Netflix: A Case Study in Operational Innovation
Autor: kin5 • March 22, 2017 • Case Study • 3,380 Words (14 Pages) • 1,015 Views
Netflix:
A Case Study in Operational Innovation
Justin Kinzer
Portland State University
Executive Summary
This paper explores the success of the streaming media company Netflix. It examines the company’s beginnings and adaptation to changing technology and consumer tastes. Netflix’s value proposition is identified. It then looks at the upcoming struggles the company faces as more competitors enter the expanding streaming market. Two operational solutions are proposed and defined, that address this problem. The solutions are broken down into respective cost/benefit analysis and finally a solution is recommended.
History of Netflix
Netflix was founded in 1997 by Reed Hastings and Marc Randolph. The company began as a DVD-by-mail rental service with a web based user interface.
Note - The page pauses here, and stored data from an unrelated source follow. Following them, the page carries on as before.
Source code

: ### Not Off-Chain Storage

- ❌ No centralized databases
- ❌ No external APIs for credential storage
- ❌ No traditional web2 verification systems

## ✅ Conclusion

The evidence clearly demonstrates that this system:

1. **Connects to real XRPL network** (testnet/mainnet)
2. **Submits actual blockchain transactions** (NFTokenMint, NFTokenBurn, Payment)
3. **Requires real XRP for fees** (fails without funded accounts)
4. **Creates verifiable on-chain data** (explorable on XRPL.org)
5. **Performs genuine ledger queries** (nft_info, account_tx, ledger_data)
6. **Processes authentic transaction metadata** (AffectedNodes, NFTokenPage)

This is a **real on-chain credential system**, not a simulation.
The company experimented with different rental plans before settling on a system that included unlimited rentals with no late fees (Netflix, Inc. History). By February 2003 the company reached one million subscribers. By 2005, Netflix was renting out over a million DVDs per day (Netflix, Inc. History).
In 2007 Netflix began a streaming service to complement their DVD business model. The company felt that streaming would become the preferred method upon which people would access media (Netflix, Inc. History). Between 2006 and 2015 Netflix saw massive growth in revenue. This chart from Statistia.com demonstrates just how quickly the company went from generating $1 billion in revenue in 2007 to nearly $7 billion in 2015. [pic 1]
In 2011 Netflix CEO Hastings announced that the company would be splitting into two entities; one to handle the streaming business that would retain the original Netflix moniker; and another that would handle the DVD business, which would be named Qwikster (Netflix, Inc. History). This announcement was met with an extremely negative response by Netflix customers and a large amount of subscription cancellations, losing approximately 800,000 subscribers (Netflix, Inc. History). Netflix’s stock price also plummeted 30% (Wingfield & Stelter, 2011) and the company was forced to admit their mistake and to cancel their plan. This remains Netflix’s biggest setback and is even mentioned on the company’s investor page (Netflix's View: Internet TV, 2016; Beaublen, 2011).
In 2011 Netflix began to switch their focus from leasing content from studios to developing their own original content. This began with the David Fincher produced House of Cards, and has continued with more original content each year.
According to the IBIS industry report the internet publishing and broadcasting industry is expected to grow rapidly over the next five years, as advertisers continue to shift their resources away from traditional media (IBIS, 2015). This coupled with the fact that more and more consumers are switching from cable to internet TV, and spending more on subscription services, means that there is a huge potential for market growth. The companies who are able to produce the most original content each year will be the companies who will be the most successful.